→ Problem statement
Echo back the lines of the stored entries from the line with "collector number: 1974" to the line with "collection date: 1879", both included, without changing a character.

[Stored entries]
▶

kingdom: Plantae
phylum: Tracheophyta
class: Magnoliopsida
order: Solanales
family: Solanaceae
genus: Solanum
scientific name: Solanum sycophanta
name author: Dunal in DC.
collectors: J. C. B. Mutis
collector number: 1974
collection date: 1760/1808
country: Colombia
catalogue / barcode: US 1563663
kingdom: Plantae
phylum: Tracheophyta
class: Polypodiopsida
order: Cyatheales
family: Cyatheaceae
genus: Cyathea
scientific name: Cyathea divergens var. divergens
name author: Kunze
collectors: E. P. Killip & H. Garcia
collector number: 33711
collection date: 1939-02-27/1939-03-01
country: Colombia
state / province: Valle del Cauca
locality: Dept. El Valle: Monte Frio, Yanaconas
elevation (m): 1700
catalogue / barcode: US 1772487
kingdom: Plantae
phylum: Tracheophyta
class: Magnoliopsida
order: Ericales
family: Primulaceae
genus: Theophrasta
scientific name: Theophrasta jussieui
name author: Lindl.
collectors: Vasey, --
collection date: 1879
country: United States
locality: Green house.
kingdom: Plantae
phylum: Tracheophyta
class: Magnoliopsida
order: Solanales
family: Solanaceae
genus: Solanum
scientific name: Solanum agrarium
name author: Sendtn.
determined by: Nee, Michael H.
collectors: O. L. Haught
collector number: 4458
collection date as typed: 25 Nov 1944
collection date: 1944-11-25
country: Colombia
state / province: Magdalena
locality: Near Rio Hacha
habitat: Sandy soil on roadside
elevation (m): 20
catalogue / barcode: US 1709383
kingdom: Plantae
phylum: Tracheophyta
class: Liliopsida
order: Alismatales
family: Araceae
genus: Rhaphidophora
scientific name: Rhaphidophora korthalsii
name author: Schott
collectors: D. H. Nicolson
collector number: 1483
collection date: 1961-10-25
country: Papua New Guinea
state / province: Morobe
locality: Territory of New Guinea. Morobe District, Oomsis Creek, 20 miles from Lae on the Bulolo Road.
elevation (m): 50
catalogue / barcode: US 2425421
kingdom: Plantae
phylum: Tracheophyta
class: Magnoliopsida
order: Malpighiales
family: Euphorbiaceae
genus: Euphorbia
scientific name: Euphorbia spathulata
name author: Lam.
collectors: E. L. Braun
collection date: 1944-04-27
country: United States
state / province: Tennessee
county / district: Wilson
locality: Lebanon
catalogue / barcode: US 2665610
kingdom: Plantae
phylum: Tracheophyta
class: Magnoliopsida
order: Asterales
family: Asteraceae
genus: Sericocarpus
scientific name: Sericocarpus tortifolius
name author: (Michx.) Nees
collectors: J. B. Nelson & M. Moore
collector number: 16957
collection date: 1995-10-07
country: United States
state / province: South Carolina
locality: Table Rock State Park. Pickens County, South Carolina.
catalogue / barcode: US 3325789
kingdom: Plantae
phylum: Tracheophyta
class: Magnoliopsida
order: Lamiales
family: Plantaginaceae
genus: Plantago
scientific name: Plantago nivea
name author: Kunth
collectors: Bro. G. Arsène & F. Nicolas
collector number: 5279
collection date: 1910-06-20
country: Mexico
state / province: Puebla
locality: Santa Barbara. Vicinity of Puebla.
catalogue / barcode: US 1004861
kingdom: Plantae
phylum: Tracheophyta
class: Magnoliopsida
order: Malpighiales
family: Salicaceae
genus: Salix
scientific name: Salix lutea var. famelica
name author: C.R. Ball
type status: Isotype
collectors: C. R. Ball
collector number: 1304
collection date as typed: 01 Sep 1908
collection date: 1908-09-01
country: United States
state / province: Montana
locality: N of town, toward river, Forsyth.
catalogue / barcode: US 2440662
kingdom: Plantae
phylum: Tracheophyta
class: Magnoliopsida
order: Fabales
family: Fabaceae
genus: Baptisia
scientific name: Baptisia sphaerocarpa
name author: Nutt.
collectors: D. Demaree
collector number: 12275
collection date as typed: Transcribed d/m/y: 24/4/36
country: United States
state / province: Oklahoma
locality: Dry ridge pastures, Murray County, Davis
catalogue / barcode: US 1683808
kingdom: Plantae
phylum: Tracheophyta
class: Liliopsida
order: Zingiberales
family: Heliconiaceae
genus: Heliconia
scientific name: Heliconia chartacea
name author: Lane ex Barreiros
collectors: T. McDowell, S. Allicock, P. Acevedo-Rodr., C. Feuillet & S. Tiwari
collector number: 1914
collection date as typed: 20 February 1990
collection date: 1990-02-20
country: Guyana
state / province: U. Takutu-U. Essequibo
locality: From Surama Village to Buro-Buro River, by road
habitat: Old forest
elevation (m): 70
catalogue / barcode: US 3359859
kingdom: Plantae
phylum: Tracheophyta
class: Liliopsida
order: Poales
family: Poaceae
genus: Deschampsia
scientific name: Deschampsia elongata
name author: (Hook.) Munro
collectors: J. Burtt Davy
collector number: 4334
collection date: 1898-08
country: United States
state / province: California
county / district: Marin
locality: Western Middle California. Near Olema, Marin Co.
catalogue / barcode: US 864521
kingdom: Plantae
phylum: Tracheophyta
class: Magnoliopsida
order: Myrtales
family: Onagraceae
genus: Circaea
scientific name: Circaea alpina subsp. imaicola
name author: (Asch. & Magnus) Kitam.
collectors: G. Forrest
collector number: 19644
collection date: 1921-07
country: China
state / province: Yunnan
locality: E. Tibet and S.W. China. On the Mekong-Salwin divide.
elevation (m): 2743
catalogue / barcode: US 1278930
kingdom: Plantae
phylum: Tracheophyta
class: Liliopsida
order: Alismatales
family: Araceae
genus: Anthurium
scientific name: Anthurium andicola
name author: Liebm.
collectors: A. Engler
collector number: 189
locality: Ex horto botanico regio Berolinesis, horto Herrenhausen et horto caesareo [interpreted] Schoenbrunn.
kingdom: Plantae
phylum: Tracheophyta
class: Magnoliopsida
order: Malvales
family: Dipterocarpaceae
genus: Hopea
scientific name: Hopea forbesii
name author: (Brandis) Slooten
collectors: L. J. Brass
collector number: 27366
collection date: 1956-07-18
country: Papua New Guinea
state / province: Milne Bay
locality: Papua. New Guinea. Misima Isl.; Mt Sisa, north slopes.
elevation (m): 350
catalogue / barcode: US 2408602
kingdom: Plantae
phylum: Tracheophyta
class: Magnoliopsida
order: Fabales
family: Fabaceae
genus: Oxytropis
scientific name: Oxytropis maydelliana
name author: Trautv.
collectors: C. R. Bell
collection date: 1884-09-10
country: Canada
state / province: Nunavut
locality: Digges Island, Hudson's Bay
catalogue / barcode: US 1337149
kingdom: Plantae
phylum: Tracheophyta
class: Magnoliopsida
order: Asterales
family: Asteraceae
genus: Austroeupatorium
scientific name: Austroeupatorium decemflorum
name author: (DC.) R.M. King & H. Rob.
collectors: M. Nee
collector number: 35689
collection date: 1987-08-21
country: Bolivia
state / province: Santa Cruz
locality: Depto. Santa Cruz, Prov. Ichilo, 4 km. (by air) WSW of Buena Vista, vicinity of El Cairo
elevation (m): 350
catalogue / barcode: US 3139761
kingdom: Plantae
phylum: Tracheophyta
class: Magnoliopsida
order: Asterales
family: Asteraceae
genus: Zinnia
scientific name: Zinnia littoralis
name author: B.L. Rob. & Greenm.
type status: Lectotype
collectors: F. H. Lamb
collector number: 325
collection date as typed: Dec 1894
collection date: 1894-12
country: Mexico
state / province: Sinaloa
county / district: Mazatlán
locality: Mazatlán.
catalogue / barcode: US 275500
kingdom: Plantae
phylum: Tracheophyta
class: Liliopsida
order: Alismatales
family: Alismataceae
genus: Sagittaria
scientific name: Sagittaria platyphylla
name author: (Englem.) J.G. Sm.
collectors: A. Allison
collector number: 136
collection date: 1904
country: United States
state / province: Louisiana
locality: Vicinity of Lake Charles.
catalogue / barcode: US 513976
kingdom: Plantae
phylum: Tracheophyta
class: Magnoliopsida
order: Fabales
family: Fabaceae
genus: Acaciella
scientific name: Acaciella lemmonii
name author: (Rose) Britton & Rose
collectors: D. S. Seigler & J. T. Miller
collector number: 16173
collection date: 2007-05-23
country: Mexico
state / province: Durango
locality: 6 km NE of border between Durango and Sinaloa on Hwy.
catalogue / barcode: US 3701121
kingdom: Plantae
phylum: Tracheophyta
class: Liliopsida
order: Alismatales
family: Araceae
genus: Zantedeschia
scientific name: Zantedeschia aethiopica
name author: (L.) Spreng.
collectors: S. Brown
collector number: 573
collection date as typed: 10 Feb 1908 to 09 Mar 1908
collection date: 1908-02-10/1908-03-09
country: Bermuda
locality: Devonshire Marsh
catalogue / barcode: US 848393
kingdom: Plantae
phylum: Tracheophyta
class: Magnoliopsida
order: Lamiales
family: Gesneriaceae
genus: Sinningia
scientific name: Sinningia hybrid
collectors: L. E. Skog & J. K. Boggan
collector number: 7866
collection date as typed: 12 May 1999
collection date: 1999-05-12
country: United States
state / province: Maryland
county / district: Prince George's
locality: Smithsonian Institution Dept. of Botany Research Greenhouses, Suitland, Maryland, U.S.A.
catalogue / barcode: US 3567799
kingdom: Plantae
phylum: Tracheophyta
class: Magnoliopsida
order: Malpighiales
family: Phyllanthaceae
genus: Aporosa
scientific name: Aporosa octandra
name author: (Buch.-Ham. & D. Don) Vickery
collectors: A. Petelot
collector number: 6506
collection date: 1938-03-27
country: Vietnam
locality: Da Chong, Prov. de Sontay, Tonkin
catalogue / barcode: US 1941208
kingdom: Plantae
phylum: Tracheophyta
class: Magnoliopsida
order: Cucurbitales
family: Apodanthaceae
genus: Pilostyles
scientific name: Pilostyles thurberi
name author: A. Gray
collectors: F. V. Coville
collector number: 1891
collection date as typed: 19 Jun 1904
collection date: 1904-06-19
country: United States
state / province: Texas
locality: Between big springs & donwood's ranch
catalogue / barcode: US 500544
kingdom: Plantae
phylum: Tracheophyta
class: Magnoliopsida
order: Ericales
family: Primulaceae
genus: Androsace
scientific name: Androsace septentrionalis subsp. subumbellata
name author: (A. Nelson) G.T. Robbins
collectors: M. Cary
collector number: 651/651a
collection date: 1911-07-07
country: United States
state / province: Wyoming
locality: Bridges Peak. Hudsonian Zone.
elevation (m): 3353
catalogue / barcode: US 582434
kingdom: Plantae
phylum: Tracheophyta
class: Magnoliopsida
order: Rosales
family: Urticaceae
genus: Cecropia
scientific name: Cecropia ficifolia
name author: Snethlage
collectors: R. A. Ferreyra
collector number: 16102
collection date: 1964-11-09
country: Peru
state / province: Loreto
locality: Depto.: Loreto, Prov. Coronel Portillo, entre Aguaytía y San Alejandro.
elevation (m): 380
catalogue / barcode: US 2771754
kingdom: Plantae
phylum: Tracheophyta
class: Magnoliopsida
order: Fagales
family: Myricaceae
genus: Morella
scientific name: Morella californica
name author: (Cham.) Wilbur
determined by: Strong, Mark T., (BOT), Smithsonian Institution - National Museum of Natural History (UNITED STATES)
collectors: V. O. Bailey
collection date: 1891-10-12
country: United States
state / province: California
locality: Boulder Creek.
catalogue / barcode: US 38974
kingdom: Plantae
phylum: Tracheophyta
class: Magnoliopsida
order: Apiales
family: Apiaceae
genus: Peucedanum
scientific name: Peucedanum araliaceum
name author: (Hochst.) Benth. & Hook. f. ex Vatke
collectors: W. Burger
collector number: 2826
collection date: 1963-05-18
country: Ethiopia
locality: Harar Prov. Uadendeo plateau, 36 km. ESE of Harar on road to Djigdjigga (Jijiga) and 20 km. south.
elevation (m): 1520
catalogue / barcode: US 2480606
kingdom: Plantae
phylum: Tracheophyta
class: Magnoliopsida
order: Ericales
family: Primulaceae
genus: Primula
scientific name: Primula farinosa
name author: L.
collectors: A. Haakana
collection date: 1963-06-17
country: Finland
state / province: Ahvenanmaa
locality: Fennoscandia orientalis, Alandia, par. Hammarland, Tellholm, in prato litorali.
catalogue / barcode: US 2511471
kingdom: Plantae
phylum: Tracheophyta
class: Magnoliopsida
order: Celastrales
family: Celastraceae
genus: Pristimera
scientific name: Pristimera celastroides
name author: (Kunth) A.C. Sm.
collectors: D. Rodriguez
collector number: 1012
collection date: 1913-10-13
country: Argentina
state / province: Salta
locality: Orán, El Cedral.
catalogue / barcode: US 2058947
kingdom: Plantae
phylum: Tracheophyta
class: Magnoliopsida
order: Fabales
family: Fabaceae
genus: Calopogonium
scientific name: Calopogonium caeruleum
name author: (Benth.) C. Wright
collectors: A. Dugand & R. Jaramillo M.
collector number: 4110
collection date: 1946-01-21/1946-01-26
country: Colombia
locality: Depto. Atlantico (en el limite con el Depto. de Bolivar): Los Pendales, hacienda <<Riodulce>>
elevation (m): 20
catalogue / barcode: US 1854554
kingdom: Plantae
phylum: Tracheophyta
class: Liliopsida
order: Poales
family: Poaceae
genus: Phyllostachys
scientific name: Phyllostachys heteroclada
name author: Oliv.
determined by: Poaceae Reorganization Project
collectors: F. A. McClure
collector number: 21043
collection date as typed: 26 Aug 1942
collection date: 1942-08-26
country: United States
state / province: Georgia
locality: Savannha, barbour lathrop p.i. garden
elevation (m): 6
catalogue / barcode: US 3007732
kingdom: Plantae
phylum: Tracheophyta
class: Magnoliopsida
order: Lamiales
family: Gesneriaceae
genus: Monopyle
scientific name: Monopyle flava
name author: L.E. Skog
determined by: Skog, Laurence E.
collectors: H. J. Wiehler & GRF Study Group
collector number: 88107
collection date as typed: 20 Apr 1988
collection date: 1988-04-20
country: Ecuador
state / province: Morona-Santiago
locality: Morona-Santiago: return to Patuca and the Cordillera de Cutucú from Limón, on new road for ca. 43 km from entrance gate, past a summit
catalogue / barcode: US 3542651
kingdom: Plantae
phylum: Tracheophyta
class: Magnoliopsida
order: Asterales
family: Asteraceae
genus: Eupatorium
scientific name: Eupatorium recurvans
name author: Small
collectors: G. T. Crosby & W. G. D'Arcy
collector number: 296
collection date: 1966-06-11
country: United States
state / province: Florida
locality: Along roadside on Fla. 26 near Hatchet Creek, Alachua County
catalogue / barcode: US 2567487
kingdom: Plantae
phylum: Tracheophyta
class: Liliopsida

◀

→ Task result
collector number: 1974
collection date: 1760/1808
country: Colombia
catalogue / barcode: US 1563663
kingdom: Plantae
phylum: Tracheophyta
class: Polypodiopsida
order: Cyatheales
family: Cyatheaceae
genus: Cyathea
scientific name: Cyathea divergens var. divergens
name author: Kunze
collectors: E. P. Killip & H. Garcia
collector number: 33711
collection date: 1939-02-27/1939-03-01
country: Colombia
state / province: Valle del Cauca
locality: Dept. El Valle: Monte Frio, Yanaconas
elevation (m): 1700
catalogue / barcode: US 1772487
kingdom: Plantae
phylum: Tracheophyta
class: Magnoliopsida
order: Ericales
family: Primulaceae
genus: Theophrasta
scientific name: Theophrasta jussieui
name author: Lindl.
collectors: Vasey, --
collection date: 1879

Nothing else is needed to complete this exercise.